§ To do
**a)** Transcribe, word for word, everything in the Scrum passage from "Iteration in scrum" down to "the discovery phase.".
**b)** Go on with the passage about Scrum teams and artifacts, starting right after its final sentence.

§ Text segment
========================

Let us also consider the essential qualities of a Scrum development team:
- Perform pair programming: The first and foremost job of a programmer in a development team is to collaborate with another one at the same workstation. One programmer (the driver) writes the code and the other one (the navigator) reviews each line of the code.
- Understand the Test Driven Development (TDD), Behaviour-driven development (BDD): Every development team member should be well versed with advanced techniques of using automated unit tests to drive the design software and get rid of dependencies in the team.
- Be self-motivated: Self-motivation is the biggest driver of efficiency, one which is usually seen in successful development teams. There is no senior-junior hierarchy within the team. The entire team should work on its own.
- Be a team player: The very foundation of Scrum is built on teamwork as a summation of individual efforts. These teams achieve bigger goals working together than as individuals. Every person in the team should be more of a team player and less of an individual team member.
What about the timing?
Iteration in scrum involves restricting timelines for each activity. These are sprints, meetings (daily scrum ceremony, sprint planning meeting, sprint review, and/or sprint retrospective). The approach of conducting each ceremony properly makes it available for the executive team to count costs per spent time. This is in high demand while estimating the project even before the discovery phase.
Artifacts
A product backlog is a significant part of each agile project. To receive a correct vision and scope, business needs should be structured to features, which are then prioritized by, or together with Customer by Product Owner.
Once the Product backlog is completed, the development team conducts a Sprint planning meeting. It aims to have a complete Sprint backlog based on team capacity. Capacity may vary, but during the meeting, the facts of development team availability are considered.

========================

§ Input data
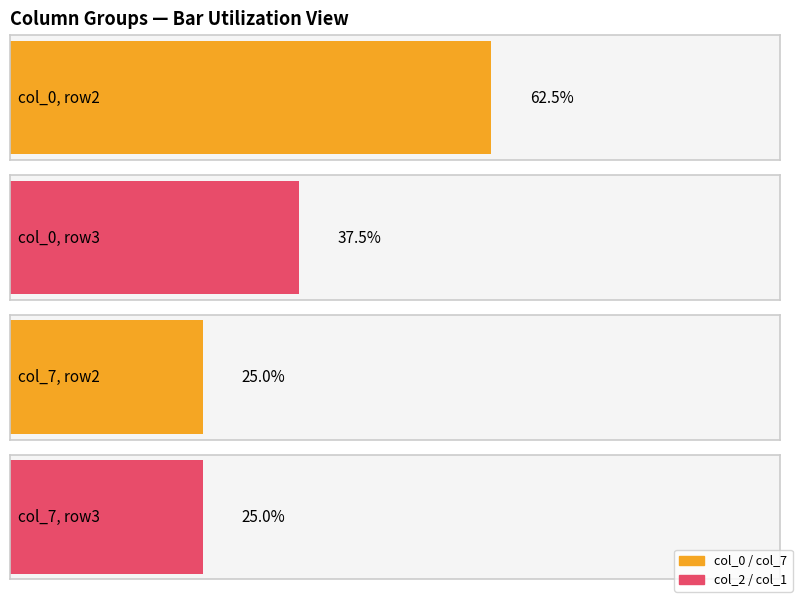

What is the maximum value for col_2?

5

========================

§ Task-by-task outputs
**a)**
Iteration in scrum involves restricting timelines for each activity. These are sprints, meetings (daily scrum ceremony, sprint planning meeting, sprint review, and/or sprint retrospective). The approach of conducting each ceremony properly makes it available for the executive team to count costs per spent time. This is in high demand while estimating the project even before the discovery phase.

**b)**
The team implements the agreed tasks. During the time in the sprint, the development team is protected from interruptions and focuses on meeting the sprint goal. No changes to the sprint backlog are allowed; however, the product backlog can be changed in preparation for the next sprint. During the sprint, the Scrum master conducts daily scrums.
Finally, when the sprint is completed, the whole team performs Sprint review and Sprint retrospective. These ceremonies should not be neglected, since it is high time to know the pain points which were not announced during the current sprint.
The team is ready now to deliver a potentially shippable product increment. The deliverable increment passes quality assurance (QA), and possibly user acceptance testing.
Summary: Agile approach
Considering the framework of this agile methodology, let’s list the obvious advantages of Scrum:
- Involvedness. The customer and Product owner, along with the whole team are involved in all phases of the project. It allows everybody to be a significant part of the whole system. Besides, the Customer gets a clear picture of what is happening with his product.
- Responsibility. The responsibility is shared among all participants, which means the project is created wisely. All stakeholders use their experience, providing the best approach to achieve the goals.
On-time delivery. Since the timing and fixed sprint backlog are a fundamental part of the Scrum framework, the increments are delivered without delays.
This list reflects the main aspects of the contracting, where the Customer and executive company both win.